Simple is the name of the game for Roman Style Pizza. Simple, yet delicious. Fresh ingredients make this dish pop!
Fresh tomatoes and basil just SCREAM pizza to me. Nope, summer is not over just yet.
Even though I live in the land of great pizza (NYC baby), still enjoy making my own. While I love a slice of New York’s finest, I have equal affinity for Roman-style.
Oftentimes, simple is best. When it comes to pizza, I like it simple — good quality tomatoes, freshly made mozzarella (not by me, by someone else; although, making my own mozzarella has crossed my mind, perhaps another time), and basil.
The dough, with a basic tomato sauce and a good drizzle of extra virgin olive oil, is first baked and then the toppings — a good amount of mozzarella and basil — are added after the pizza comes out of the oven. The mozzarella melts a bit on top of the steaming hot out-of-the-oven pizza.
- Author: Linda Schneider
- Yield: 1 large pizza 1x
- Category: Primi
- 1 pound tipo 00 flour (used Mulino Marino flour purchased from Eataly, NYC)
- 1 1/4 teaspoons dried or instant yeast (I like this brand)
- 1 1/2 cups to 2 cups water (used closer to 2 cups)
- 1 1/2 tablespoons extra virgin olive oil
- 1/2 tablespoon sea salt
- 1 14- ounce can Pelati (peeled, whole tomatoes, crushed and seasoned with sea salt)
- Mix the flour, yeast, and water in a large bowl with a spoon. When most of the lumps are gone, add the olive oil and salt. It will be wet. The wetter the better.
- Flip onto a floured work surface and gently fold the dough in half, over itself, toward you. Grab the dough by the corners facing you, pick it up like an envelope and turn 90 degrees and place back on the floured surface. Gently fold and turn. Repeat a few more times.
- Place the dough in a lightly oiled bowl, cover, and let rest 15 minutes. Then repeat the folding and turning action as above. By the third pass, the dough will be springy and less sticky.
- Place the dough in a lightly oiled bowl, cover tightly with plastic wrap, and place in the refrigerator for 24 hours.
- The next day, take the dough out of the refrigerator and let it come to room temperature, about 1 hour. While the dough is coming to room temperature, preheat the oven to 500°F.
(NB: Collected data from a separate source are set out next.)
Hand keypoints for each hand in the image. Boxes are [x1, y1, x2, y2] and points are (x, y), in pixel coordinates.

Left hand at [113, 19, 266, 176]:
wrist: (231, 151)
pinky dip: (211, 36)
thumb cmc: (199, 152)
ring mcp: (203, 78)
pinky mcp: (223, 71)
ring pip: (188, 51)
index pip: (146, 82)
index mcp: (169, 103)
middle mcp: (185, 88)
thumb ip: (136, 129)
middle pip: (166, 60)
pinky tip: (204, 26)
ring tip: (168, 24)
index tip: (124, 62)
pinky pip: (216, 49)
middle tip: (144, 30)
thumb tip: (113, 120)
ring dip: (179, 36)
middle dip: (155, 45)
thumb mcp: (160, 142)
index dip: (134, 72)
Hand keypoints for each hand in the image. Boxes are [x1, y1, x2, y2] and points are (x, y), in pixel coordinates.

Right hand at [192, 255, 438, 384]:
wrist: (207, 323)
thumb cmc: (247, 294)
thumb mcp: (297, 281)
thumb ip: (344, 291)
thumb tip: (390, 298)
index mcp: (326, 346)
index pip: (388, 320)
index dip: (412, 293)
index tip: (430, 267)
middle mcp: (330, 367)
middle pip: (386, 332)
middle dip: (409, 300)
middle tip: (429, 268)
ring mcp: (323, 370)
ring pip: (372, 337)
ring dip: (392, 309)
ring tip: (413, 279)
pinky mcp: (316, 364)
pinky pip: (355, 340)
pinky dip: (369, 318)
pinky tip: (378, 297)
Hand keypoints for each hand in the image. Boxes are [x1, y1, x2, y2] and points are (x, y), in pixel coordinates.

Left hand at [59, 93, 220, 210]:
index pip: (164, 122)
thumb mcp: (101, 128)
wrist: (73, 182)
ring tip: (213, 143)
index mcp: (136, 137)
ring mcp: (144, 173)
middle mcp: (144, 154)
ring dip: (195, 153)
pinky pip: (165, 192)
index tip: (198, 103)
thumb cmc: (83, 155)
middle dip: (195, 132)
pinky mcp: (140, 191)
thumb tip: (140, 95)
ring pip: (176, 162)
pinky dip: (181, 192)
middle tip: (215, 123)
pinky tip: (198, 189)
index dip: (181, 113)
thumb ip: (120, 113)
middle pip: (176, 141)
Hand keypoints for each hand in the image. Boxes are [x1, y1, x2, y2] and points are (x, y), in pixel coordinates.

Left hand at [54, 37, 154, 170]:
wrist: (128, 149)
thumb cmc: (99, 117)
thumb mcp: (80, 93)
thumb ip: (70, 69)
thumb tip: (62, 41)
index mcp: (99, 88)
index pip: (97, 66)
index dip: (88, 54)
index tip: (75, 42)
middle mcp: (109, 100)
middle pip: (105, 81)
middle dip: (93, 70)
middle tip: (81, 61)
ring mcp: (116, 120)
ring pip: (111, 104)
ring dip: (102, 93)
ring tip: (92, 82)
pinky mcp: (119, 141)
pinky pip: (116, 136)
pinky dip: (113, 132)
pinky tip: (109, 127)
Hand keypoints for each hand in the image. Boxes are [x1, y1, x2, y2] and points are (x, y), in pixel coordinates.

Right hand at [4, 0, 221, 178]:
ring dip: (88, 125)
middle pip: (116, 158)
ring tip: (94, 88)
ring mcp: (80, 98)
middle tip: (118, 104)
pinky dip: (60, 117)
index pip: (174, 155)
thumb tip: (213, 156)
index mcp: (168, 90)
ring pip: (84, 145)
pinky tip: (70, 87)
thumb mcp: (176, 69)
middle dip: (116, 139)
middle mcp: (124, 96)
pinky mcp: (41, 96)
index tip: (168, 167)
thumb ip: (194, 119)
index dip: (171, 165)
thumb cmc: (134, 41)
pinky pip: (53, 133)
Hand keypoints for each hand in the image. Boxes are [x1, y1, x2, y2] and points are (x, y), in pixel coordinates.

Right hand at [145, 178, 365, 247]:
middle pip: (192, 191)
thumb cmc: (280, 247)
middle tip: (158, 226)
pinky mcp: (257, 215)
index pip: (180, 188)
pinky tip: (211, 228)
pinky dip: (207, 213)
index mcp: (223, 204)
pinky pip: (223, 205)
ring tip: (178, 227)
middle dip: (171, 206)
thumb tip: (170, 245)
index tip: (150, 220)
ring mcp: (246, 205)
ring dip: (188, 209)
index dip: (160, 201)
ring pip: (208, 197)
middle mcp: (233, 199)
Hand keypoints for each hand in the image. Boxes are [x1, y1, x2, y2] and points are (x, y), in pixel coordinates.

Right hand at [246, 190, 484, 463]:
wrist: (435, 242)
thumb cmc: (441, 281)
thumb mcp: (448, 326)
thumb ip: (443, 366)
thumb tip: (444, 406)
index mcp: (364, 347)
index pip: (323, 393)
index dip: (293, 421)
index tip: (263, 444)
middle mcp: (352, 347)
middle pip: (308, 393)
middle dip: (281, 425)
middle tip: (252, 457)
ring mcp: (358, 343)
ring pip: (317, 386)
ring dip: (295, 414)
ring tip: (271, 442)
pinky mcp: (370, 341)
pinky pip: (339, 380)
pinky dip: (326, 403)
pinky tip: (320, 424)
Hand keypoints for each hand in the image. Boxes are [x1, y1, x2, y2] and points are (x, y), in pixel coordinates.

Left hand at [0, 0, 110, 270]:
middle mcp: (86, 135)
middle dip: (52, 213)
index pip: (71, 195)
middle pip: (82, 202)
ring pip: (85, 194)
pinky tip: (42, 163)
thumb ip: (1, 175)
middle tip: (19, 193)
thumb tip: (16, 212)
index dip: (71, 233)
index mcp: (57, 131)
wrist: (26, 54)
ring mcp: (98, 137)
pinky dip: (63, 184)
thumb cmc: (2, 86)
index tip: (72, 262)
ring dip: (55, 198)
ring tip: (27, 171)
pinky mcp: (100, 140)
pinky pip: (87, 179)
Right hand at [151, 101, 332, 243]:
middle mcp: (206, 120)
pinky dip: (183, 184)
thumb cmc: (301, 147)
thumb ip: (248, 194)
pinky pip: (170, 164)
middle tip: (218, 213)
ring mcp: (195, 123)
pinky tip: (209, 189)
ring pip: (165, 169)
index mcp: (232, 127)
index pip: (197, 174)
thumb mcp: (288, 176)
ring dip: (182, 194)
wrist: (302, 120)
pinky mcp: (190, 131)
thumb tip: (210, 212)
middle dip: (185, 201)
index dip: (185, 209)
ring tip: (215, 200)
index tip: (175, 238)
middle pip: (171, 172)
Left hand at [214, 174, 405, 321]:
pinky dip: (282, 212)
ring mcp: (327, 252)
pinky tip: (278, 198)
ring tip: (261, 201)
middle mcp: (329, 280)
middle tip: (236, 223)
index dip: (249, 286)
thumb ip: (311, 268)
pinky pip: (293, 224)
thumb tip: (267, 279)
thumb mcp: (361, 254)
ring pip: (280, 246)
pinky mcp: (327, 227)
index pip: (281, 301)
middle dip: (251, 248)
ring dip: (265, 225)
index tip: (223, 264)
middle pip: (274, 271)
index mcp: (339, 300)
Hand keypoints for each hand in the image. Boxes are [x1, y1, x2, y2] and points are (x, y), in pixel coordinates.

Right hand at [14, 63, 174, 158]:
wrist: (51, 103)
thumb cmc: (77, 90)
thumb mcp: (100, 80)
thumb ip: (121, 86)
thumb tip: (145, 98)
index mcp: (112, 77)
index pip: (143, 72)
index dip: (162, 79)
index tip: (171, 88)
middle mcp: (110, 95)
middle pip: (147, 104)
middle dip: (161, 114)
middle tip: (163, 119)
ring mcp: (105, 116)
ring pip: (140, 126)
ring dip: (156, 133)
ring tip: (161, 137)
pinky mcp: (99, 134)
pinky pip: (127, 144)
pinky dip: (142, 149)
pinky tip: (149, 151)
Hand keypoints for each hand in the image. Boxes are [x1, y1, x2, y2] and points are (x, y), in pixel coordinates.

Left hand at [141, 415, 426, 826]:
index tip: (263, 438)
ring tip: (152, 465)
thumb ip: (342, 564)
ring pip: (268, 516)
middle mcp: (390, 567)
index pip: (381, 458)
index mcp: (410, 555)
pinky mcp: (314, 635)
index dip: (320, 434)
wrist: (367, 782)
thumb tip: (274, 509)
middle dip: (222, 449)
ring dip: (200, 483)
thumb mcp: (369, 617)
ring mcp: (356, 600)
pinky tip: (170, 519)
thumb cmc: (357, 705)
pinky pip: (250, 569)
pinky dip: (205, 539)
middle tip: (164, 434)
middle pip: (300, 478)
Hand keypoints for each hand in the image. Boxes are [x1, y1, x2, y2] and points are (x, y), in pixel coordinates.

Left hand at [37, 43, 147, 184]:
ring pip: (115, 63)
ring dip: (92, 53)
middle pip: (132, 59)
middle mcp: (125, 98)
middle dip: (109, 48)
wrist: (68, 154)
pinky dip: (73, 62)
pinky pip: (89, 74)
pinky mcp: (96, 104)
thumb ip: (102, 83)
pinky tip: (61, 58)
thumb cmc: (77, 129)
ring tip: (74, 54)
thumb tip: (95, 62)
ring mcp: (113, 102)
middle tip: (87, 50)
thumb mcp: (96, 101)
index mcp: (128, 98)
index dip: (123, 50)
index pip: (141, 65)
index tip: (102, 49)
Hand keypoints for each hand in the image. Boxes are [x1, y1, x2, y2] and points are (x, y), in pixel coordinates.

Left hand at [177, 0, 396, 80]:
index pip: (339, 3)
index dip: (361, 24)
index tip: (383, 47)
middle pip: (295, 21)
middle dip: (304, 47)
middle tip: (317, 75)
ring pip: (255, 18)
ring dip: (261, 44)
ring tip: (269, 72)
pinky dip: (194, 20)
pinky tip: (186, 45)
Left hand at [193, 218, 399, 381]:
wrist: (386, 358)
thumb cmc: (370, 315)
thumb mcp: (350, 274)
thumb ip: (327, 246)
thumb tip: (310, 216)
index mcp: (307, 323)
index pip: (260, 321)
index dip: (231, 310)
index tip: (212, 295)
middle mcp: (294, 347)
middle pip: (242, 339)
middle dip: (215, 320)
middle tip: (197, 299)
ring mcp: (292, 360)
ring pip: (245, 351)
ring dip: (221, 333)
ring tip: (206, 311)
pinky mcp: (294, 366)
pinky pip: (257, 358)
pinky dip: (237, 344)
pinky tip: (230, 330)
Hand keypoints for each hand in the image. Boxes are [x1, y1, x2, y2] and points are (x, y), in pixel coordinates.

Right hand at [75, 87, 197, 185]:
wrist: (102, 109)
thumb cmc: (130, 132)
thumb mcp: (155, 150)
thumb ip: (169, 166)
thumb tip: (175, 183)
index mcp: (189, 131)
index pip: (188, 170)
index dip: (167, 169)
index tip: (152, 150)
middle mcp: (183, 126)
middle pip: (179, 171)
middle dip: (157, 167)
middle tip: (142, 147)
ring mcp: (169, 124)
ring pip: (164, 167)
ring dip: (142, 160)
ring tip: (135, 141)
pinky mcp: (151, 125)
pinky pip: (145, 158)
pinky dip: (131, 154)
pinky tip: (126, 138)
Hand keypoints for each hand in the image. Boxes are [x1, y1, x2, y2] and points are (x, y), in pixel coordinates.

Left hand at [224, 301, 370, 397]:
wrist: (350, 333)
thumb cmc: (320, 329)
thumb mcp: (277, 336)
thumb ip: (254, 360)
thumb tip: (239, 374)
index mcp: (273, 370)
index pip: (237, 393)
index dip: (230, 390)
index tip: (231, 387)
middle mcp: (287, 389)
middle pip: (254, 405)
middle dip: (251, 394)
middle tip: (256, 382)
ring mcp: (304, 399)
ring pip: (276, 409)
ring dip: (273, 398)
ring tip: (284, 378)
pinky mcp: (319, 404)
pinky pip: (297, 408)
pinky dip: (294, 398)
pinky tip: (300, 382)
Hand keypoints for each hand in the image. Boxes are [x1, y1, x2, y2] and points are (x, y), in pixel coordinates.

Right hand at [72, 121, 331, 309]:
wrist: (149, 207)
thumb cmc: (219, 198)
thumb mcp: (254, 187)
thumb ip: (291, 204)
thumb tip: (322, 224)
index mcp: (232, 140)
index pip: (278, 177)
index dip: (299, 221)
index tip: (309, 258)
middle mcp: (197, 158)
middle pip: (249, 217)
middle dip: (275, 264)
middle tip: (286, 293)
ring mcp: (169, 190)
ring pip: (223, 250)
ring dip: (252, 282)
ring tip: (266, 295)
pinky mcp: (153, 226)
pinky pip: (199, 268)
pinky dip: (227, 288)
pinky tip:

- Lightly oil a 9″x 13″ baking sheet.
- Lightly flour your work surface. Place the dough on the work surface. Start with the edges of the dough and press down gently and then go to the center and press down. After the first pass, flip the far end over, so the top becomes the bottom. Make sure your flour is evenly distributed under the dough and continue to gently massage the dough, so the balls of air remain intact. Flip again and repeat until the dough is evenly distributed.
- Pull the dough over your arm and then pull the other side over your other arm (as pictured above) with your palms facing down. Transfer the dough to the baking pan and distribute the dough toward the edges of the pan. Press down, distributing the dough evenly, but gently.
- Add the pelati tomatoes. Distribute evenly over the dough. Drizzle with extra virgin olive oil.
- Place the pan on the bottom floor of your oven for the first 5 minutes. Then transfer to the bottom-middle rack of your oven and cook another 15 minutes. Remove the pizza from the oven.
- Add mozzarella cheese and basil. I like to finish with a drizzle of extra virgin olive oil.
Linda Schneider is the blogger behind Wild Greens and Sardines, an homage to her love for all things food and [Mediterranean] travel. What she enjoys most is seasonal, farm-to-table recipes that highlight local ingredients, farmers, and food artisans. She loves going to local farmers’ markets, seeing what’s in season, and sharing recipes with others.
Superb….all the best.
Do I need to roll out the dough between folds – you mention each ‘pass’ is that through rollers?